Silent failure in XML parsing returns empty result from S3
bsless opened this issue · comments
Thank you for your interest in helping to improve Cognitect's aws-api!
Dependencies
:deps {org.clojure/clojure {:mvn/version "1.10.3"}
techascent/tech.ml.dataset {:mvn/version "6.053"}
;; techascent/tech.ml.dataset {:mvn/version "5.00"}
com.cognitect.aws/api {:mvn/version "0.8.539"}
com.cognitect.aws/endpoints {:mvn/version "1.1.12.110"}
com.cognitect.aws/s3 {:mvn/version "814.2.991.0"}}
Description with failing test case
When I include techascent/tech.ml.dataset
an unreported conflict in xml dependencies causes a silent failure in the client and s3 operations fail
Also see
- reproduction repository: https://github.com/bsless/tmd-s3-repro
- techascent/tech.ml.dataset#283
Stack traces
Silent failure
I boiled things down in that issue to these dependencies:
{:paths ["src" "resources"]
:deps {org.clojure/clojure {:mvn/version "1.10.3"}
com.fasterxml/aalto-xml {:mvn/version "1.3.1"}
com.cognitect.aws/api {:mvn/version "0.8.539"}
com.cognitect.aws/endpoints {:mvn/version "1.1.12.110"}
com.cognitect.aws/s3 {:mvn/version "814.2.991.0"}}
:aliases
{:test
{:extra-paths ["test"]
:extra-deps {org.clojure/test.check {:mvn/version "1.1.0"}
io.github.cognitect-labs/test-runner
{:git/tag "v0.5.0" :git/sha "48c3c67"}}}
:build {:deps {io.github.seancorfield/build-clj
{:git/tag "v0.6.2" :git/sha "97c275a"}}
:ns-default build}}}
I'm seeing this same behavior with sts
as well.
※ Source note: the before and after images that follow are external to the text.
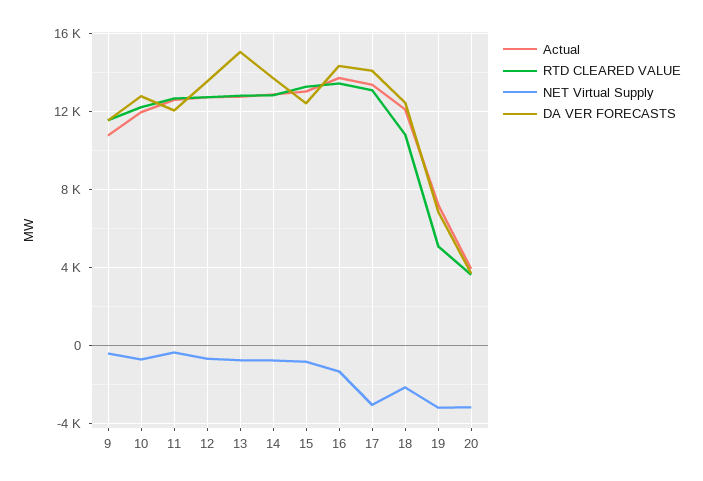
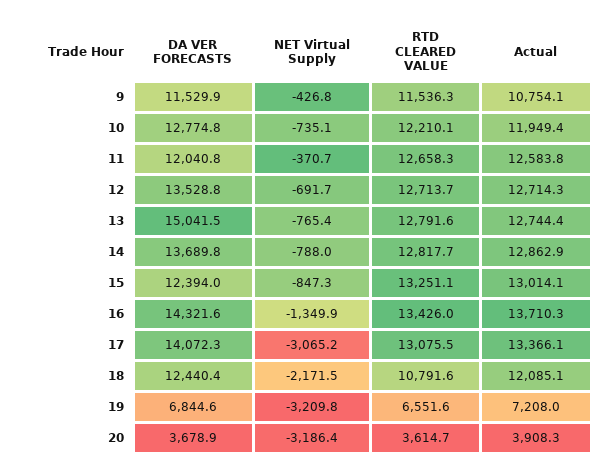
  {
    "Actual": {
      "9": 10754.1,
      "10": 11949.4,
      "11": 12583.8,
      "12": 12714.3,
      "13": 12744.4,
      "14": 12862.9,
      "15": 13014.1,
      "16": 13710.3,
      "17": 13366.1,
      "18": 12085.1,
      "19": 7208,
      "20": 3908.3
    },
    "RTD CLEARED VALUE": {
      "9": 11536.3,
      "10": 12210.1,
      "11": 12658.3,
      "12": 12713.7,
      "13": 12791.6,
      "14": 12817.7,
      "15": 13251.1,
      "16": 13426,
      "17": 13075.5,
      "18": 10791.6,
-     "19": 5000,
+     "19": 6551.6,
      "20": 3614.7
    },
    "NET Virtual Supply": {
      "9": -426.8,
      "10": -735.1,
      "11": -370.7,
      "12": -691.7,
      "13": -765.4,
      "14": -788,
      "15": -847.3,
      "16": -1349.9,
      "17": -3065.2,
      "18": -2171.5,
      "19": -3209.8,
      "20": -3186.4
    },
    "DA VER FORECASTS": {
      "9": 11529.9,
      "10": 12774.8,
      "11": 12040.8,
      "12": 13528.8,
      "13": 15041.5,
      "14": 13689.8,
      "15": 12394,
      "16": 14321.6,
      "17": 14072.3,
      "18": 12440.4,
      "19": 6844.6,
      "20": 3678.9
    }
  }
Excluding com.fasterxml/aalto-xml
fixed the problem for me too.
I did some more digging and it's (kinda expectedly) a problem in the data.xml
library:
;; deps.edn
{:paths ["src"]
:deps
{org.clojure/clojure {:mvn/version "1.11.1"}
org.clojure/data.xml {:mvn/version "0.2.0-alpha6"}}
:aliases
{:with-aalto
{:extra-deps {com.fasterxml/aalto-xml {:mvn/version "1.3.2"}}}
:repo
{:exec-fn repo/pprint}}}
❯ clj -X:repo
{:tag :bar,
:attrs {:xmlns "https://sts.amazonaws.com/doc/2011-06-15/"},
:content ({:tag :foo, :attrs {}, :content ("hello, world")})}❯
❯ clj -A:with-aalto -X:repo
{:tag :xmlns.https%3A%2F%2Fsts.amazonaws.com%2Fdoc%2F2011-06-15%2F/bar,
:attrs {},
:content
({:tag
:xmlns.https%3A%2F%2Fsts.amazonaws.com%2Fdoc%2F2011-06-15%2F/foo,
:attrs {},
:content ("hello, world")})}
a slim repo can be found here
Some context
- XMLInputFactory docs explicitly states that only the true setting must be supported for IS_NAMESPACE_AWARE
- aalto, following the Java doc, does not allow setting it to false
- this means that even if we set it IS_NAMESPACE_AWARE to false, the aalto XMLInputFactory implementation is going to result in tags prefixed with namespaces if there is a namespace in the data
- AWS sends XML payloads with namespaces in them, even though we don't need them
This doesn't leave great options for clojure.data.xml or aws-api, but we're looking into them.
Fixed in org.clojure/data.xml-0.2.0-alpha8 and aws-api-0.8.596
Fixed by upstream change in data.xml.